The first president of Stephen F. Austin State University will be honored at 5 p.m. Friday, Oct. 23, with the dedication of Birdwell Plaza. The plaza is located at the corner of North and East College streets, the former location of the building named for Dr. Alton W. Birdwell.

"By naming this part of the campus, the university continues to celebrate our history and traditions," said Dr. Baker Pattillo, SFA president. "Dr. Birdwell was known for his integrity, courage and selflessness, and he founded this university on those characteristics. It is my hope that this plaza will serve as a reminder of the success that can be achieved through the example Dr. Birdwell set."

Birdwell became president of Stephen F. Austin State Normal College in 1917 when the legislature first established the institution. He moved to Nacogdoches in 1922, and classes at the state teachers college began on Birdwell's birthday, Sept. 18, in 1923. Birdwell led the development of SFA until his retirement in 1942.

Birdwell kept the doors of the university open during the Great Depression. The first faculty member he hired at the college was a woman, Lois Foster Blount. He maintained high academic standards and introduced the first graduate program in the 1930s. His many friends fittingly endowed the first scholarship at SFA in his honor.

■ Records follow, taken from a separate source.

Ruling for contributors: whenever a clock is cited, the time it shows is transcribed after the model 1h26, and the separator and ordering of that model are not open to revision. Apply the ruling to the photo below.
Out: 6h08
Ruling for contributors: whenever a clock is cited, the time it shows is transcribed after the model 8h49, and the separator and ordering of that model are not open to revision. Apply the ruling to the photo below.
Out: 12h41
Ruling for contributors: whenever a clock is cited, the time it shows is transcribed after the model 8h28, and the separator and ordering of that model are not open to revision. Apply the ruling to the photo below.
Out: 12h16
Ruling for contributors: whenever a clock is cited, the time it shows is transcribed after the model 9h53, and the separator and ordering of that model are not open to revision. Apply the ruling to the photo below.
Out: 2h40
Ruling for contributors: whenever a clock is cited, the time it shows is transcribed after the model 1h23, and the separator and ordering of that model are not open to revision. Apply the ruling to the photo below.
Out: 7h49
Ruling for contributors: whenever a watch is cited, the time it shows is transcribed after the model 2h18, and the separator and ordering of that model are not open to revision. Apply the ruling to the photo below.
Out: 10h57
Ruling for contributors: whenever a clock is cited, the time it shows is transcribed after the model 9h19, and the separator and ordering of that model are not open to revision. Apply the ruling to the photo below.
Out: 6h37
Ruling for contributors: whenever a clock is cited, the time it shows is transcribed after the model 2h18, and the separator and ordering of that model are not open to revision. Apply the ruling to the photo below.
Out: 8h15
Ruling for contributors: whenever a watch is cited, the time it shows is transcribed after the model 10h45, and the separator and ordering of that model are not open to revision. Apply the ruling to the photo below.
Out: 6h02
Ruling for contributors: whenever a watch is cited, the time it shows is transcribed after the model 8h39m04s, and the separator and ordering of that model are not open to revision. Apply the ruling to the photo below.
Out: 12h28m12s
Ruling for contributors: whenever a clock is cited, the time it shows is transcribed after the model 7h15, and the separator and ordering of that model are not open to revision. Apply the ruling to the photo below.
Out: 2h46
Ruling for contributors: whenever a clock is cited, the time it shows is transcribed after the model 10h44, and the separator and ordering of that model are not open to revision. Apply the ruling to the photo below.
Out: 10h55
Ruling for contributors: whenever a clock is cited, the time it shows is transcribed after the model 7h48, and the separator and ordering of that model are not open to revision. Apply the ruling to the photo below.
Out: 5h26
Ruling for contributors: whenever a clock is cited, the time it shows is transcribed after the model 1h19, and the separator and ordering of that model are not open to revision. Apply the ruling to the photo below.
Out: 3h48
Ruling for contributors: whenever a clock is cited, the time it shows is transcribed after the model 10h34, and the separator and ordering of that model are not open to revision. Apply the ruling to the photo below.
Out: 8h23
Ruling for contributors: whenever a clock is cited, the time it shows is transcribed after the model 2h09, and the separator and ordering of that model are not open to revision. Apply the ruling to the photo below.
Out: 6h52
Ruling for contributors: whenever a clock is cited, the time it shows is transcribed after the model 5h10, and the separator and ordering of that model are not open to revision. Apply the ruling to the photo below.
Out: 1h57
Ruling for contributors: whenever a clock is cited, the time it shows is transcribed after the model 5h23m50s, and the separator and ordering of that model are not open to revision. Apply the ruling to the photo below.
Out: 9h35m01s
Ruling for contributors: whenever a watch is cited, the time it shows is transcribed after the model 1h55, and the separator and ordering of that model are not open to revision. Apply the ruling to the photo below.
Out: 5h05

"Early in 1954, it became known that Dr. Birdwell was dying of cancer. In violation of its own rule against naming buildings for living individuals, the State Board of Regents announced its decision to name SFA's new liberal arts building, which was under construction, after Dr. Birdwell," said Dr. Jere Jackson, university historian.

On Oct. 25, 1954, Birdwell died in his home on Davis Street, at the age of 84. According to Jackson, during the November 1955 dedication service for the Birdwell Building, Dr. Paul Boynton, the university's second president, called SFA a "perpetual memorial to the late educator."